Tanztheater

Der Baumstamm muss entzwei

Szene aus dem Theaterstück "The Iliad" von Felix M. Ott in der Tanzfabrik Berlin, 2014.
Nicht nur ein Baumstamm wird bei "The Iliad" von Felix M. Ott zerkleinert. © Tanzfabrik Berlin / Dieter Hartwig
Von Elisabeth Nehring · 17.07.2014
Erneut beschäftigt sich Theatermacher Felix M. Ott mit der griechischen Mythologie. Nach "Odyssey Complex" kommt jetzt "The Iliad" in Berlin auf die Bühne. Aber statt Kampf, Rache und Krieg arbeiten sich die Männer an Materialien wie einem Baumstamm ab.
Nach seiner ersten Produktion "Odyssey Complex", in der der junge Theatermacher Felix M. Ott seinen zeitgenössischen Helden einmal durch die griechische Mythologie jagte und dabei ungeheures Gespür für die Wandlungsfähigkeit der Bühne bewies (So wurde aus einem schlichten Arbeitstisch ein Boot, mit dem Odysseus sich durch die Stürme der Weltmeere kämpfte; ein Mikrofonständer zum Ruder.) waren die Erwartungen an seine zweite abendfüllende Produktion groß.

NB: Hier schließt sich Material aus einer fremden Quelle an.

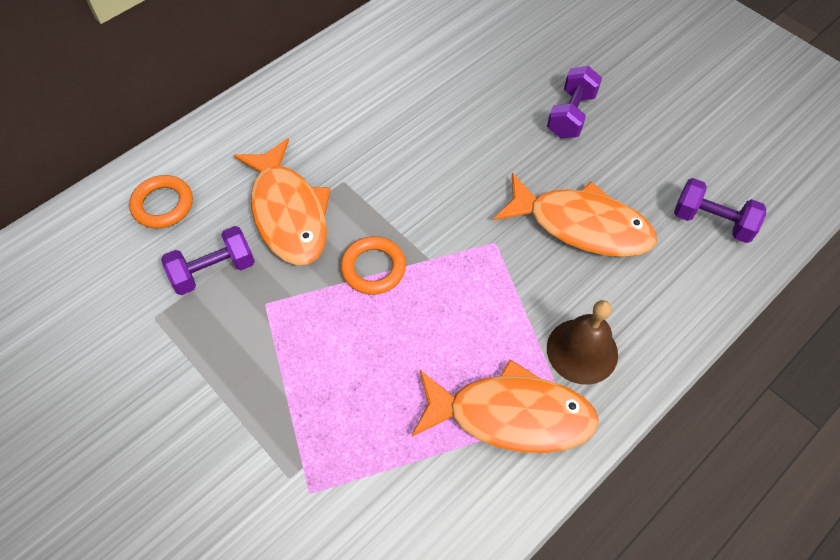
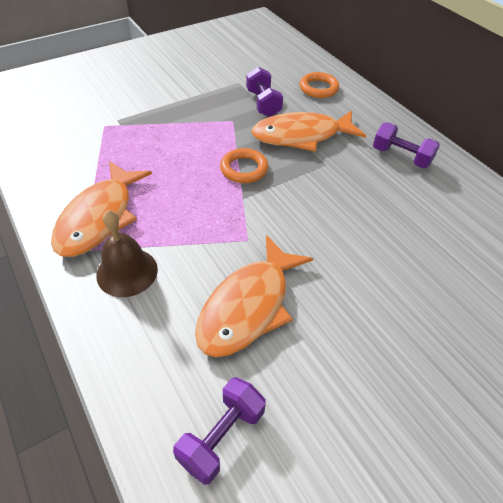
camera: 100 degrees right, 10 degrees down
purple dumbbell [547,66,602,138] -> purple dumbbell moved to [373,122,440,168]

In "The Iiad" wird hingegen kein bisschen gekämpft – weder innerlich noch äußerlich. Zwei Männer auf der Bühne, schwere Körper, Alltagskleidung. Arbeiter statt Krieger. Fast kein Bild von den vielen, die im Laufe des rund einstündigen Abends produziert werden, ist konkret auf Geschichten, Themen oder Motive der Ilias zu beziehen. Kampf, Zorn, Rache, Krieg, Konflikt, Täuschung – nichts von alledem klingt hier an.

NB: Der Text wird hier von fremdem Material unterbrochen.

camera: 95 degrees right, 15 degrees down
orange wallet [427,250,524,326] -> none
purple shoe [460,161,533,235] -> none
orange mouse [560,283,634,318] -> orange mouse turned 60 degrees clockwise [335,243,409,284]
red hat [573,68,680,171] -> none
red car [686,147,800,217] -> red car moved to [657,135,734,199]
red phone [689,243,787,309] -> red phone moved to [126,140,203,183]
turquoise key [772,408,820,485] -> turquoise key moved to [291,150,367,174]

Sägen, bauen, schleppen und auseinandernehmen: Szene aus "The Iliad" von Felix M. Ott.
Sägen, bauen, schleppen und auseinandernehmen: Szene aus "The Iliad" von Felix M. Ott.© Tanzfabrik Berlin / Dieter Hartwig
Schwarze Riesenpilaster und waghalsige Holzkonstruktionen
Ott führt uns zwei Männer im Gleichklang vor, die sich vor allem an Material abarbeiten. Der Baumstamm muss entzwei gehackt, die rückwärtige Bühnenwand einmal komplett auseinander genommen werden. Aus den verbliebenen Fragmenten werden immer neue Objekte und neue Räume konstruiert: zwei quadratische Kästen, zwei schwarze Riesenpilaster, waghalsige Holzkonstruktionen.

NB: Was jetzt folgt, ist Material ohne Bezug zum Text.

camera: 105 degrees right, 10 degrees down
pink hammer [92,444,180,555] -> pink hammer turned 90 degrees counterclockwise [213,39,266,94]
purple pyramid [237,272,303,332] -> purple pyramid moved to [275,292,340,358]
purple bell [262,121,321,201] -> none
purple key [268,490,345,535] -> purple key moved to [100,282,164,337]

In größter Ruhe und immer in Symmetrie zueinander bedienen die Männer Äxte, Akkuschrauber, Werkzeuge aller Art. Die Bühne ist im stetigen Wandel und Werden, bespielt wird sie allerdings nicht; die beiden Bühnenprotagonisten sind zwar Ausführende, werden aber niemals zu Handelnden – auch wenn immer wieder Momente erzeugt werden, die den Beginn eines Stückes suggerieren.
Bei alledem zeigt Ott wieder seine Meisterschaft im Umgang mit allen Bühnenmitteln: Licht, Sound, Wind – alles erscheint fein aufeinander abgestimmt, präzise eingesetzt. Auch wenn die Iliad eine gewisse Ratlosigkeit hinterlässt, ist der junge Regisseur eine der großen Theaterhoffnungen der Zukunft.